Perde-se aqui, ganha-se ali
Segundo dia de Fashion Rio e, surpresa, desta vez a Redley não será o destaque do evento. Não que a coleção seja ruim, longe disso, mas faltou emoção, menos burocracia na apresentação – que teve um quezinho de Osklen, se me permitem a comparação. Dito isso, claro que deve ser levado em consideração o momento de transição pós-Jurgen Oeltjenbruns, diretor de criação recém saído da grife e que deu poder quase que total aos meninos durante boas temporadas. A coisa agora mudou de figura e as meninas cresceram. “A intenção era essa mesmo”, revelou Emilene Galende, rosto novo na equipe de estilo, numa conversa informal pós-desfile. Continuam os recortes, as geometrias espertamente localizadas e a acertada mistura de esporte com alfaiataria que fez a fama dos garotos nos últimos anos. Estão lá os recortes estratégicos da gestão anterior, agora mais pontiagudos, basicamente em versão triangular, desenhando vestidos de seda curtinhos e soltos o suficiente para assumir o efeito pára-quedas que Poiret consagrou no início do século passado.
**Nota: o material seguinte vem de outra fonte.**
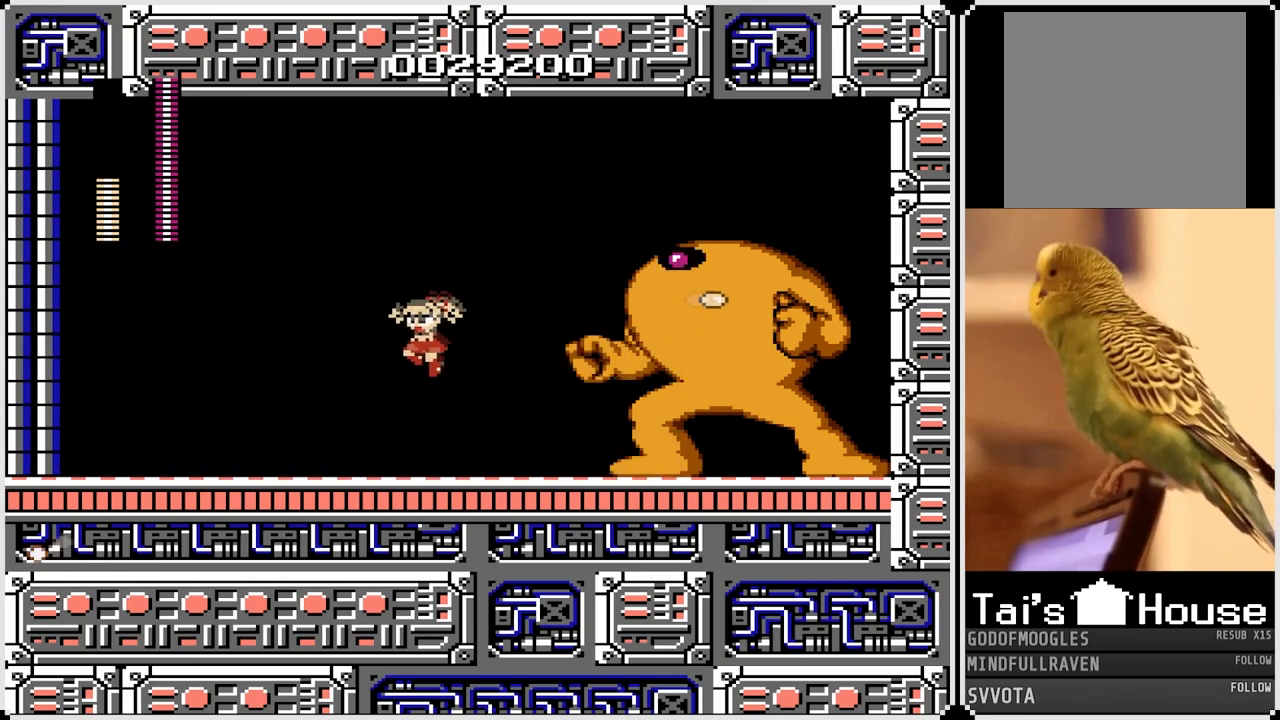
{"buttons": ["CROSS", "DPAD_LEFT"], "left_stick": "center", "right_stick": "center", "events": [[433, "CROSS", "down"]]}
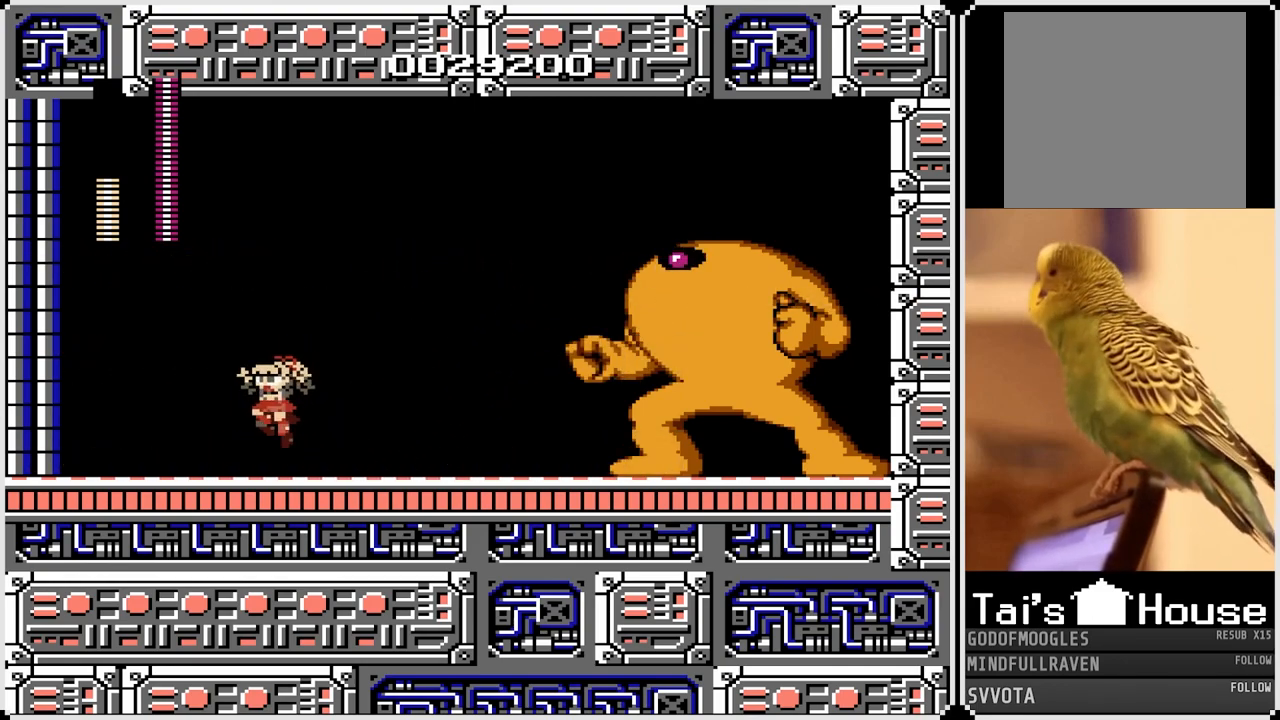
{"buttons": [], "left_stick": "center", "right_stick": "center", "events": [[50, "DPAD_RIGHT", "down"], [67, "DPAD_LEFT", "up"], [83, "CROSS", "up"], [317, "DPAD_RIGHT", "up"], [383, "SQUARE", "down"], [467, "SQUARE", "up"]]}
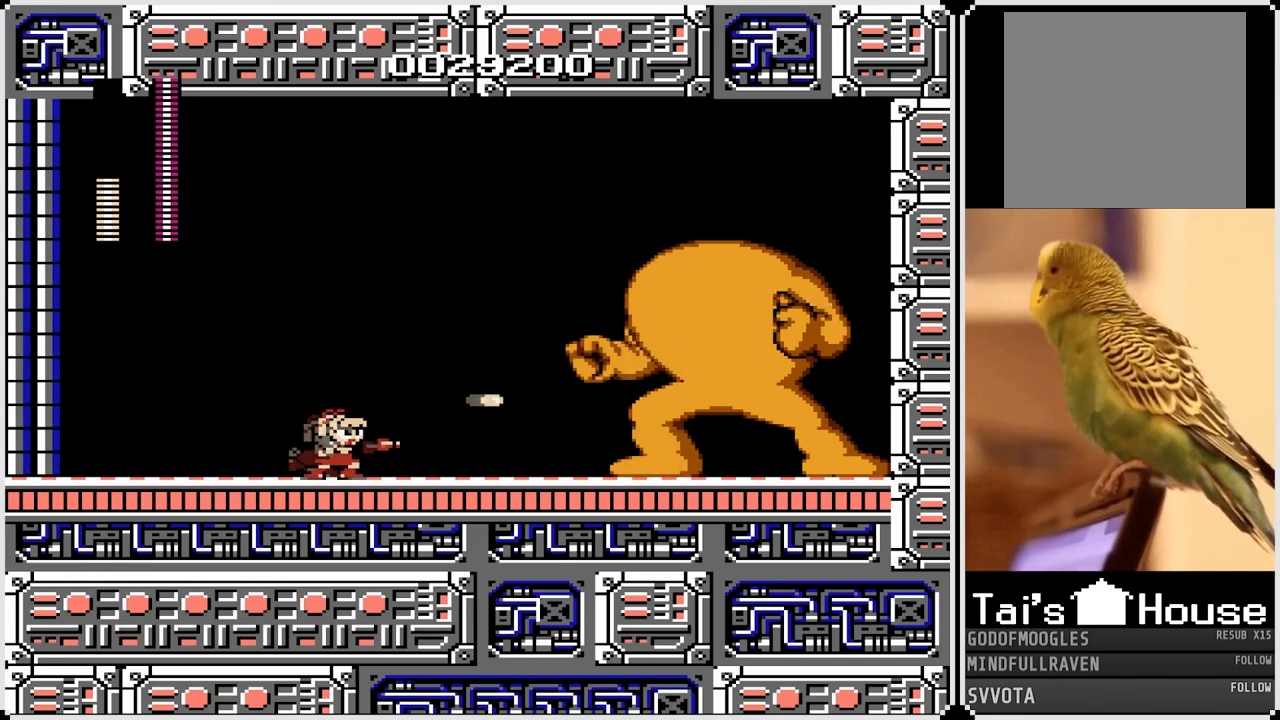
{"buttons": ["SQUARE"], "left_stick": "center", "right_stick": "center", "events": [[167, "SQUARE", "down"], [267, "SQUARE", "up"], [417, "SQUARE", "down"]]}
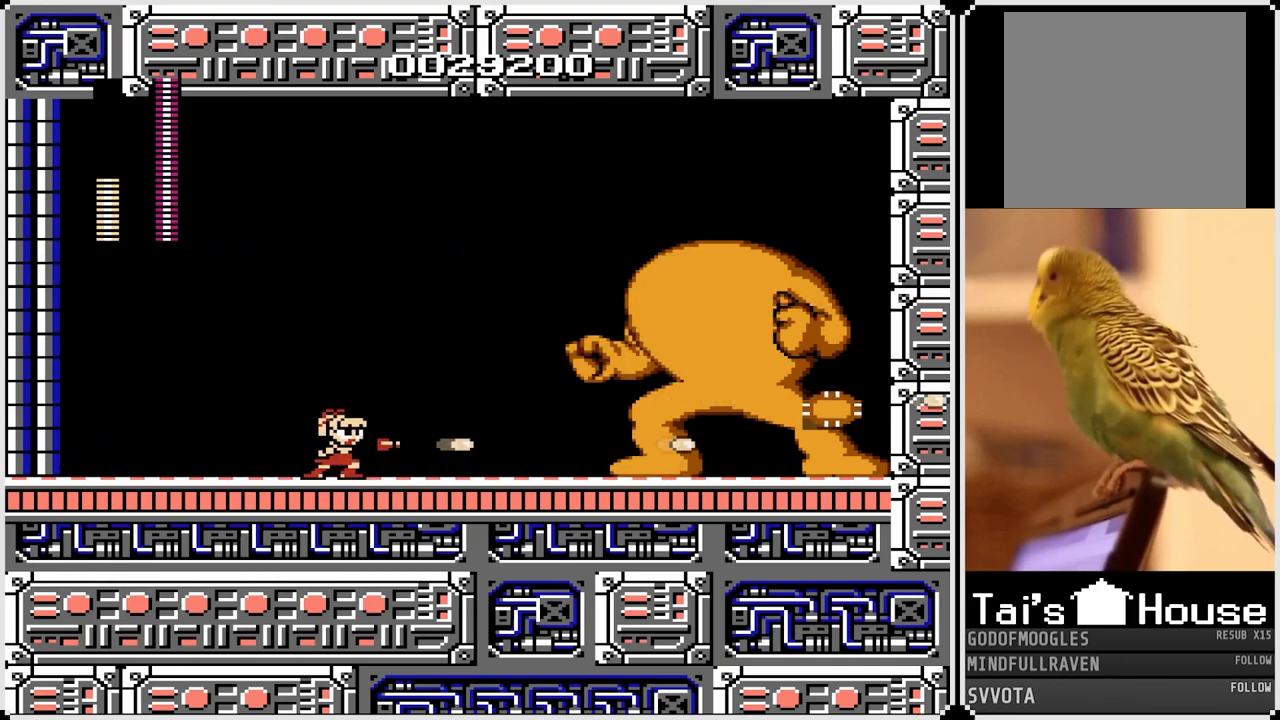
{"buttons": ["DPAD_RIGHT"], "left_stick": "center", "right_stick": "center", "events": [[33, "SQUARE", "up"], [267, "CROSS", "down"], [467, "DPAD_RIGHT", "down"], [483, "CROSS", "up"]]}
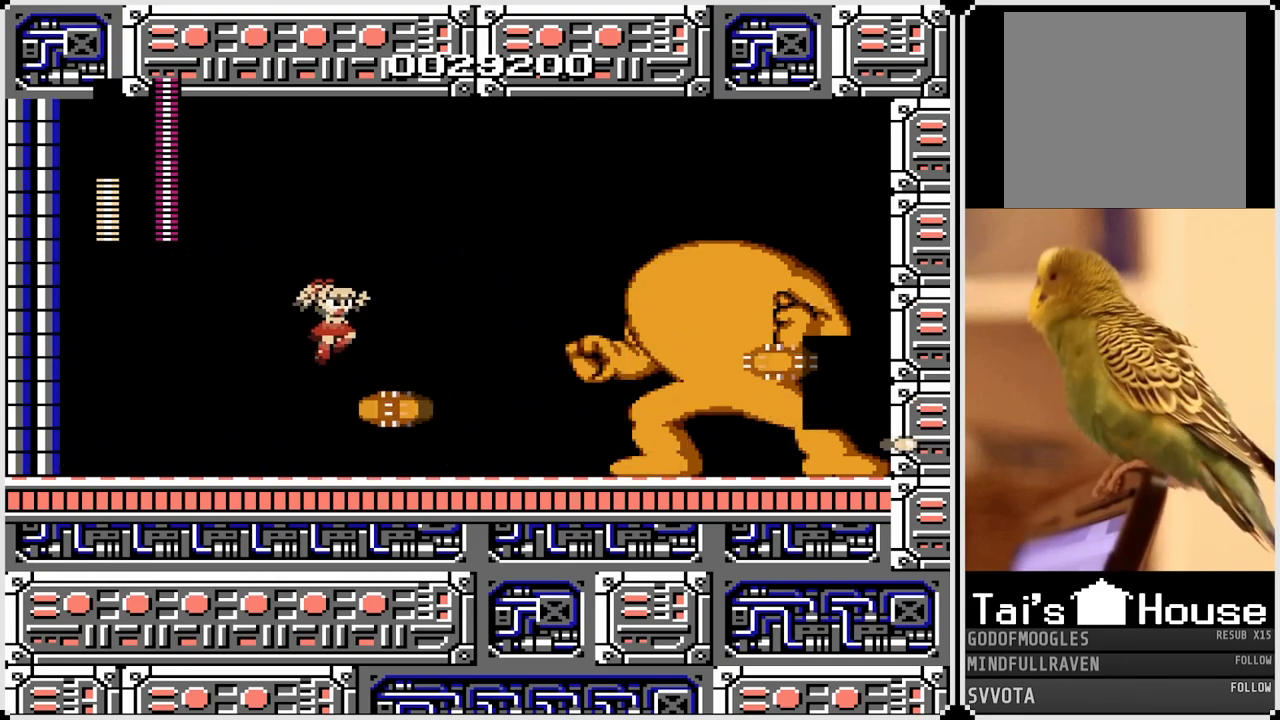
{"buttons": [], "left_stick": "center", "right_stick": "center", "events": [[117, "DPAD_RIGHT", "up"], [183, "DPAD_LEFT", "down"], [417, "DPAD_LEFT", "up"]]}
Bem femininos. Funcionam bem no berinjela com mostarda, uma das gostosas combinações de cores que a marca propõe para o verão. A veia utilitária, no entanto, não desaparece e surge nas mochilas acopladas às costas de um ou outro. Acessórios que, em formato real, não emocionam. Grandes e complicadas por demais, destoam da leveza das saias e das peças em linho wash da camisaria masculina. Os meninos ganham a maioria das peças tecnológicas, como as bermudas e calças folgadas, feitas em náilon fininho, vinil e Tyvek – colorido, tem belo efeito visual, mas trata-se de um material ingrato para o calor dos trópicos, visto que não respira nada. Bons os tênis iate em versão botinha vazada, modernos e confortáveis para pisar sem medo na passarela de sal grosso, ideal para abrir os caminhos da temporada fashionista. Talvez sirva para a grife também
Por outro lado, a Totem, com seu festival de prints retrôs e a querida Simone Nunes desenhando a coleção acertou mais no masculino do que no feminino. Eu acho. Tudo bem relaxado, como pede o Rio. Boas camisas, shorts curtinhos de shape esportivo e calças folgadas idem. Tudo colorido, psicodélico, a cara da grife, a cara do verão brasileiro. Honesta e despretensiosa, a coleção não inventa a roda, mas acerta justamente ao manter-se fiel ao que seu público anseia, acrescentando uma pitadinha de elegância a mais no uniforme dos calçadões deste Brasil.